À cet égard, Clemencia Herrera, de l’Amazonie colombienne, a déclaré que « la souveraineté alimentaire consiste à connaître les espèces qui existent sur nos terres, à savoir quel type de semences planter dans chaque territoire pour garantir une alimentation à base de produits autochtones et sans OGM et éviter la contamination de la terre et de l’eau par les pesticides ». Pour y parvenir, Hilaria Cruz, une Guaraní du Paraguay, a proposé de créer des écoles d’agroécologie pour former les jeunes autochtones afin de maintenir la souveraineté alimentaire.
Parmi les autres thèmes importants abordés lors de cette Conférence figuraient le changement climatique, les violences subies par les Femmes autochtones, la préservation de la culture et de l’identité autochtones, les défis auxquels sont confrontés les jeunes autochtones et la communication interculturelle. Le reportage spécial de Cultural Survival contient des informations complémentaires à ce sujet.

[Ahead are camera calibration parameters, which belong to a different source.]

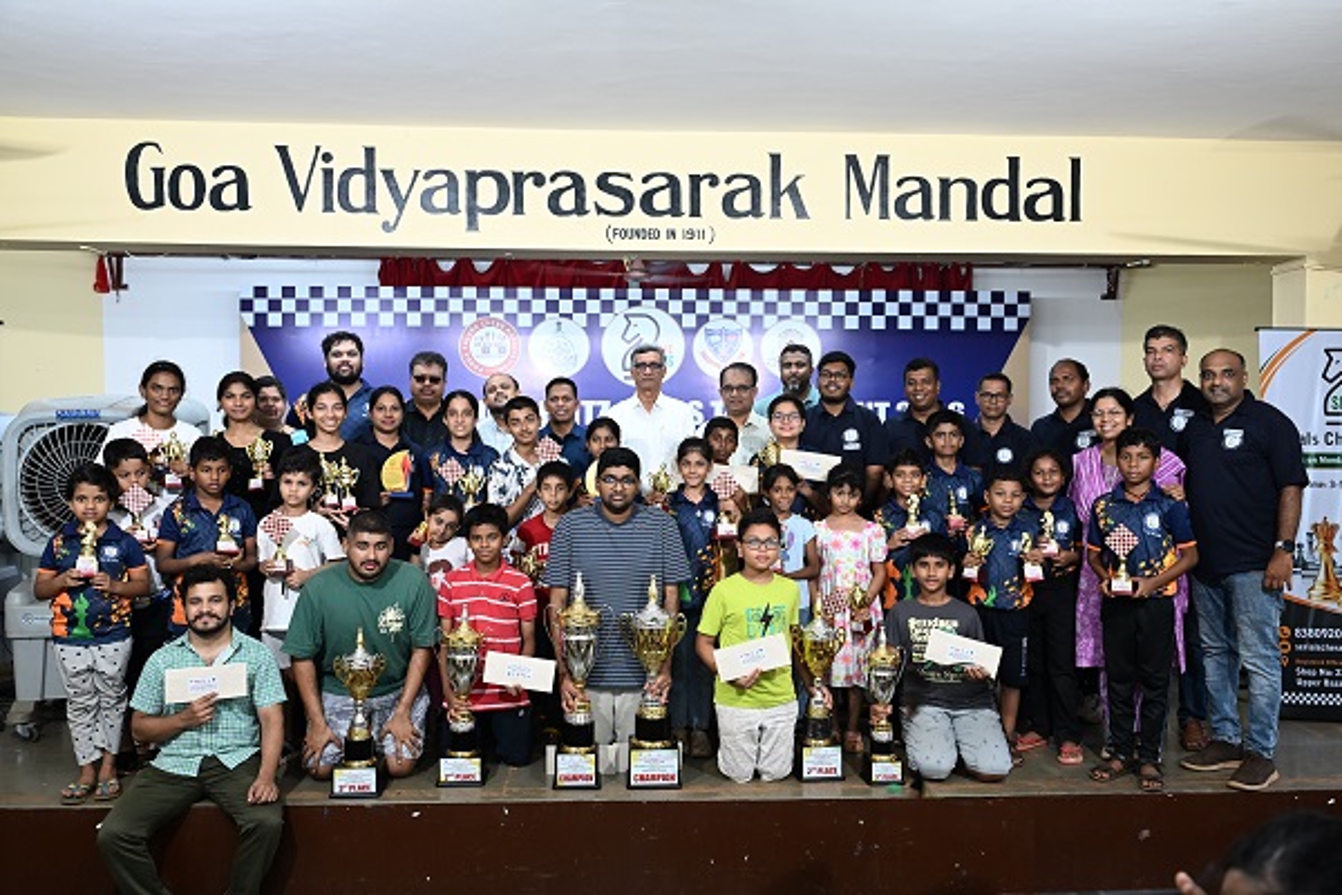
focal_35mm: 30
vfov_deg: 44.3
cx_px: 671
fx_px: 1100
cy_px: 448
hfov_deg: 62.8
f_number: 5.6
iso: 2000
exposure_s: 1/40
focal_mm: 29.5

Les hôtes de la Conférence mondiale des Femmes autochtones étaient : les Peuples autochtones, le gouvernement péruvien, CHIRAPAQ, Centro de Culturas Indígenas del Perú, le Forum international des Femmes autochtones, Enlace Continental de Mujeres Indígenas de las Américas, Asia Indigenous Peoples’ Pact, African Indigenous Women’s Organization, Alianza de Mujeres Indígenas de Centroamérica y México, Asian Indigenous Women’s Network, Indigenous Women’s Human Rights Council of the Pacific Region, et Indigenous Information Network. Tous ensemble, ils ont établi une feuille de route à suivre pour exercer un plaidoyer en faveur des droits individuels et collectifs, qui a encadré leurs activités au niveau local, national et international au cours des années suivantes.
La Deuxième Conférence mondiale des Femmes autochtones se tiendra en ligne les 12, 19 et 26 août, pour s’achever le 2 septembre.